No short essay can do this subject justice.  But the questions we might ask are still valuable.  While Americans in the 21st Century are more open to claims of “cultural misappropriation,” we are still search for the outer limits of this kind of critique.  Who gets to be an authority on Thai or Mexican food?  Who gets to be a French chef?  Likewise, did George Gershwin and DuBose Heyward step over the line to write the iconic black opera, Porgy and Bess?  I’m glad they did.  But was the story of the impoverished residents of Charleston’s Catfish Row theirs to tell?  In its time (1935) Porgy was a daring extension of a  tradition-bound form.  But what may seem like acts of empathy or flattery to one person can be another’s example of expropriation.

We can all cite less cosmic examples of cultural infringement. When I was a visiting professor years ago I can remember my chagrin when otherwise wonderful British colleagues greeted me with an over-the-top “Howdy Partner!,” delivered in a theatrical Midwestern drawl.  Minor stuff for sure; I suppose I could have responded with a fake Lancashire accent. But what would be the point? I would have preferred a greeting in their own voice.

The image of an American melting pot has begun to yield to the realities of a rising tribalism.

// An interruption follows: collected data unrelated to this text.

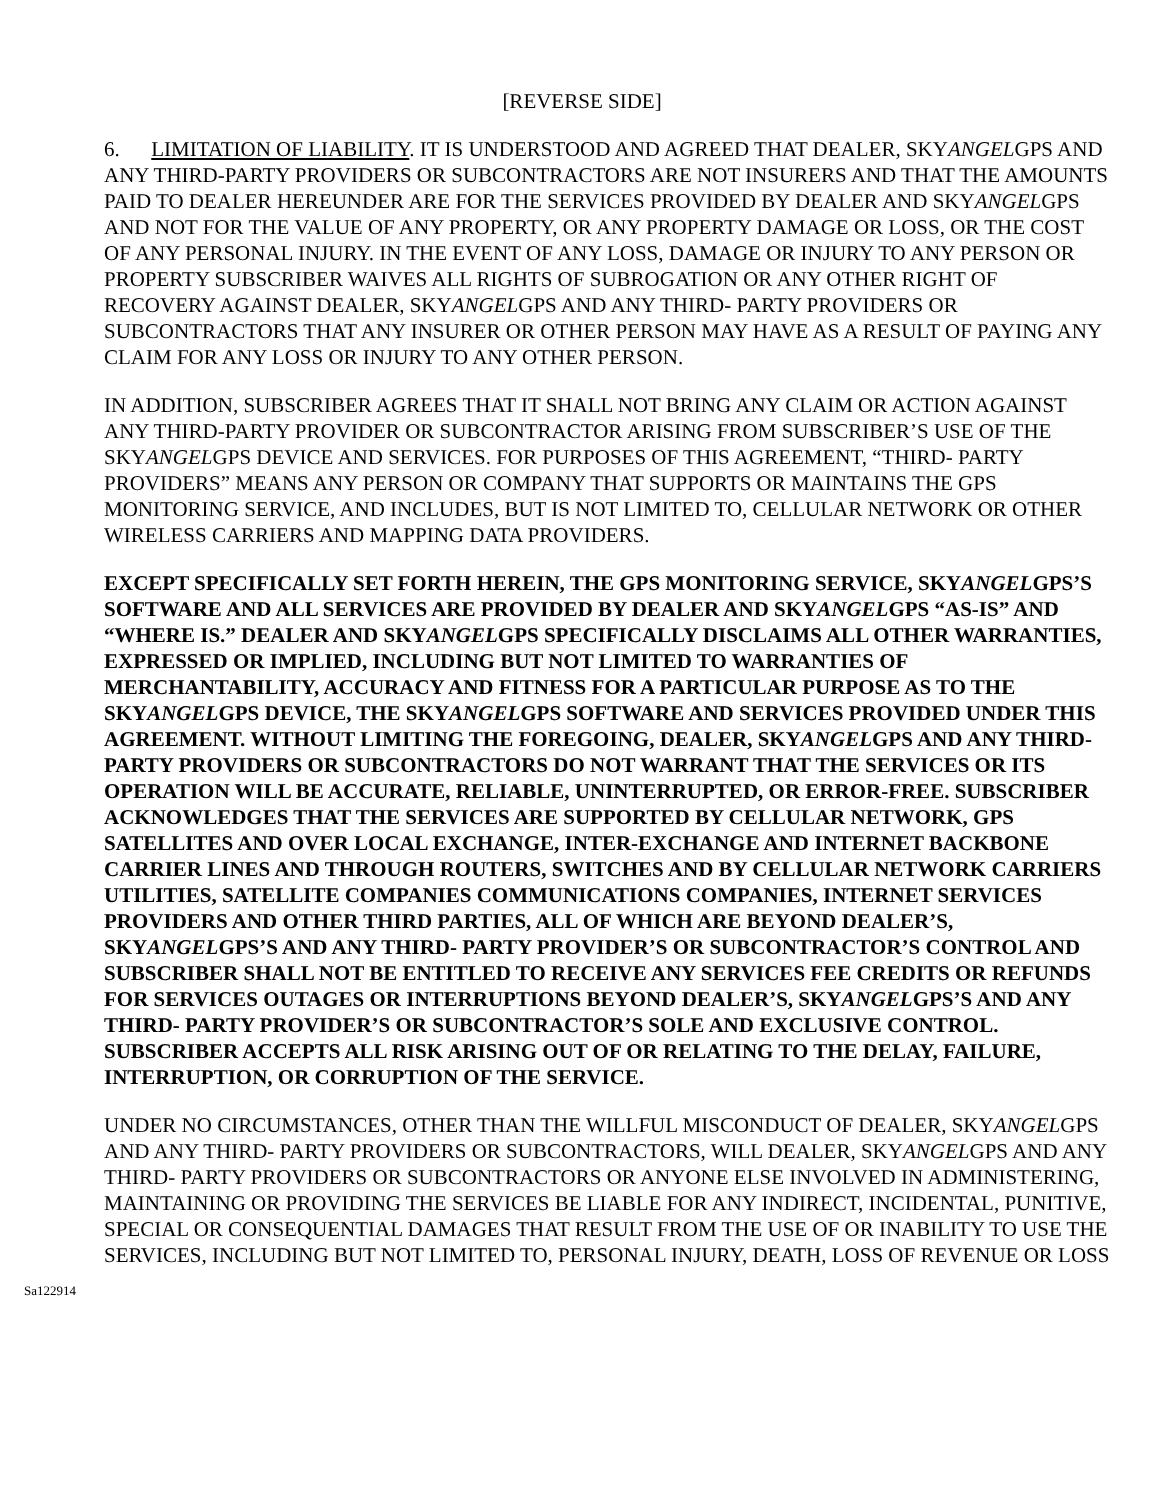[REVERSE SIDE]
6. LIMITATION OF LIABILITY. IT IS UNDERSTOOD AND AGREED THAT DEALER, SKYANGELGPS AND ANY THIRD-PARTY PROVIDERS OR SUBCONTRACTORS ARE NOT INSURERS AND THAT THE AMOUNTS PAID TO DEALER HEREUNDER ARE FOR THE SERVICES PROVIDED BY DEALER AND SKYANGELGPS AND NOT FOR THE VALUE OF ANY PROPERTY, OR ANY PROPERTY DAMAGE OR LOSS, OR THE COST OF ANY PERSONAL INJURY. IN THE EVENT OF ANY LOSS, DAMAGE OR INJURY TO ANY PERSON OR PROPERTY SUBSCRIBER WAIVES ALL RIGHTS OF SUBROGATION OR ANY OTHER RIGHT OF RECOVERY AGAINST DEALER, SKYANGELGPS AND ANY THIRD- PARTY PROVIDERS OR SUBCONTRACTORS THAT ANY INSURER OR OTHER PERSON MAY HAVE AS A RESULT OF PAYING ANY CLAIM FOR ANY LOSS OR INJURY TO ANY OTHER PERSON.
IN ADDITION, SUBSCRIBER AGREES THAT IT SHALL NOT BRING ANY CLAIM OR ACTION AGAINST ANY THIRD-PARTY PROVIDER OR SUBCONTRACTOR ARISING FROM SUBSCRIBER’S USE OF THE SKYANGELGPS DEVICE AND SERVICES. FOR PURPOSES OF THIS AGREEMENT, “THIRD- PARTY PROVIDERS” MEANS ANY PERSON OR COMPANY THAT SUPPORTS OR MAINTAINS THE GPS MONITORING SERVICE, AND INCLUDES, BUT IS NOT LIMITED TO, CELLULAR NETWORK OR OTHER WIRELESS CARRIERS AND MAPPING DATA PROVIDERS.
EXCEPT SPECIFICALLY SET FORTH HEREIN, THE GPS MONITORING SERVICE, SKYANGELGPS’S SOFTWARE AND ALL SERVICES ARE PROVIDED BY DEALER AND SKYANGELGPS “AS-IS” AND “WHERE IS.” DEALER AND SKYANGELGPS SPECIFICALLY DISCLAIMS ALL OTHER WARRANTIES, EXPRESSED OR IMPLIED, INCLUDING BUT NOT LIMITED TO WARRANTIES OF MERCHANTABILITY, ACCURACY AND FITNESS FOR A PARTICULAR PURPOSE AS TO THE SKYANGELGPS DEVICE, THE SKYANGELGPS SOFTWARE AND SERVICES PROVIDED UNDER THIS AGREEMENT. WITHOUT LIMITING THE FOREGOING, DEALER, SKYANGELGPS AND ANY THIRD- PARTY PROVIDERS OR SUBCONTRACTORS DO NOT WARRANT THAT THE SERVICES OR ITS OPERATION WILL BE ACCURATE, RELIABLE, UNINTERRUPTED, OR ERROR-FREE. SUBSCRIBER ACKNOWLEDGES THAT THE SERVICES ARE SUPPORTED BY CELLULAR NETWORK, GPS SATELLITES AND OVER LOCAL EXCHANGE, INTER-EXCHANGE AND INTERNET BACKBONE CARRIER LINES AND THROUGH ROUTERS, SWITCHES AND BY CELLULAR NETWORK CARRIERS UTILITIES, SATELLITE COMPANIES COMMUNICATIONS COMPANIES, INTERNET SERVICES PROVIDERS AND OTHER THIRD PARTIES, ALL OF WHICH ARE BEYOND DEALER’S, SKYANGELGPS’S AND ANY THIRD- PARTY PROVIDER’S OR SUBCONTRACTOR’S CONTROL AND SUBSCRIBER SHALL NOT BE ENTITLED TO RECEIVE ANY SERVICES FEE CREDITS OR REFUNDS FOR SERVICES OUTAGES OR INTERRUPTIONS BEYOND DEALER’S, SKYANGELGPS’S AND ANY THIRD- PARTY PROVIDER’S OR SUBCONTRACTOR’S SOLE AND EXCLUSIVE CONTROL. SUBSCRIBER ACCEPTS ALL RISK ARISING OUT OF OR RELATING TO THE DELAY, FAILURE, INTERRUPTION, OR CORRUPTION OF THE SERVICE.
UNDER NO CIRCUMSTANCES, OTHER THAN THE WILLFUL MISCONDUCT OF DEALER, SKYANGELGPS AND ANY THIRD- PARTY PROVIDERS OR SUBCONTRACTORS, WILL DEALER, SKYANGELGPS AND ANY THIRD- PARTY PROVIDERS OR SUBCONTRACTORS OR ANYONE ELSE INVOLVED IN ADMINISTERING, MAINTAINING OR PROVIDING THE SERVICES BE LIABLE FOR ANY INDIRECT, INCIDENTAL, PUNITIVE, SPECIAL OR CONSEQUENTIAL DAMAGES THAT RESULT FROM THE USE OF OR INABILITY TO USE THE SERVICES, INCLUDING BUT NOT LIMITED TO, PERSONAL INJURY, DEATH, LOSS OF REVENUE OR LOSS
Sa122914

This idea was behind Pete Wells’ concern in a recent New York Times review of a restaurant built on the side of an old recording studio.  The decor featured lots of images of African American recording artists like Stevie Wonder, even though none of those performers apparently recorded at that 10th Avenue location.  This made Wells “uncomfortable.” “Stevie Wonder will always be cool,” he noted, “but a restaurant dreamed up by real estate developers doesn’t automatically become cool by putting him on the wall.”1  

Is there a legacy–a history, an origin–that is a community’s property, but not necessarily the culture’s?

This issue raises the question of what constitutes fair use of a group’s symbols.   Does the existence of a common language within the culture extend to the words and images associated with a specific sub-group?  Or is there a legacy–a history, an origin–that is a community’s property, but not necessarily the culture’s?

In a famous essay the journalist Walter Benjamin considered a related problem: the difference between original works of art and the sometimes convincing copies made of them.  “The work of Art in the Age of its Technological Reproducibility” raised better questions than answers.  But he did make the point that an original retains an “aura” that will always make it different and special, even while it may be cheapened by its copies. Our age has simply pushed the discussion forward to the moral question of whether those outside an exploited group have the right to use elements of the group’s legacy.

However one feels about a particular case, the viability of  the idea of ‘offensive misappropriation’ is a clear indicator that bonds to specific communities may now be stronger than bonds to the culture.  That’s surely one reason the idea of “tribalism” has become the word of the moment in discussions about current American attitudes.

1 New York Times, June 20, 2018, p. D7.